Business trip / conference

Hello,

I'm at [event/traveling for work] until [date], checking email intermittently. Expect slower replies — a day or two rather than my usual hours.

Truly urgent? Text or call me at [number], or contact [Name] at [email].

If you're at [event] too — come say hello!

Best,
[Your name]

Public holiday (company-wide)

Hello,

Our office is closed for [holiday] from [date] to [date]. The whole team is off, so replies will resume on [return date].

For genuine emergencies, our on-call contact is [contact/process].

Wishing you a great [holiday],
[Your name / Company]

Leaving the company

Hello,

As of [date], I'm no longer with [Company]. This inbox is no longer monitored.

Please direct your message to:
• [Successor/role]: [email] — for [area]
• General inquiries: [team email]

It's been a pleasure working with you. You can reach me personally at [personal email/LinkedIn].

All the best,
[Your name]

Internal-only versions

If your mail system supports separate internal replies, colleagues can get the franker version.

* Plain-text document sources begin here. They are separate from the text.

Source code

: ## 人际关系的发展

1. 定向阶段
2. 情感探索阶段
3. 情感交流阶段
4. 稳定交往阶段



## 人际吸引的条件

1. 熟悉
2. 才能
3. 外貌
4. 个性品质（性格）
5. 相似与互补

Internal: the direct version

Team —

Off until [date]. Not checking email or Slack.

• [Project A]: [Name] has context and authority to decide
• [Project B]: parked until I'm back, already agreed with [stakeholder]
• Actual emergency: call me. Non-emergency that feels like one: it can wait, I promise.

Back [date].
[Name]

Internal: handover-note style

Hi — I'm out [dates]. Handover doc: [link]

Quick version:
• Decisions I've pre-made: [one line]
• Who can approve in my absence: [Name]
• What should genuinely wait: [items]

If the doc doesn't cover it, [Name] is your first stop. See you [date]!

Quick tips

  • Always include the return date and one named backup with their email — those two lines are the whole job.
  • Set expectations for the backlog: "replies by [date + 2 days]" prevents day-one pile-up pressure.
  • For long leaves, tell senders to contact the backup rather than wait — and mean it.
  • Keep humor light and audience-safe; clients from other cultures will read it too.
  • Set it to start the evening before you leave, and — everyone forgets this — turn it off when you're back.
  • Don't reveal more than needed (no travel details or medical information) — auto-replies go to strangers too.

Frequently asked questions

Should I say why I'm out of office?
You never owe a reason. "On leave" covers vacation, health, and family alike. Add the reason only when it helps the sender — like a conference they might also attend.
What if I have no one to name as backup?
Point to a team inbox or your manager, or set expectations honestly: "I'll reply after [date]; for urgent matters please mark your subject URGENT and I'll triage those first on my return."
Is it okay to say emails will be deleted?
The "email bankruptcy" auto-reply (asking senders to re-send after your return) is increasingly accepted for long leaves, as long as you offer an alternative contact meanwhile. For short breaks, it reads as excessive.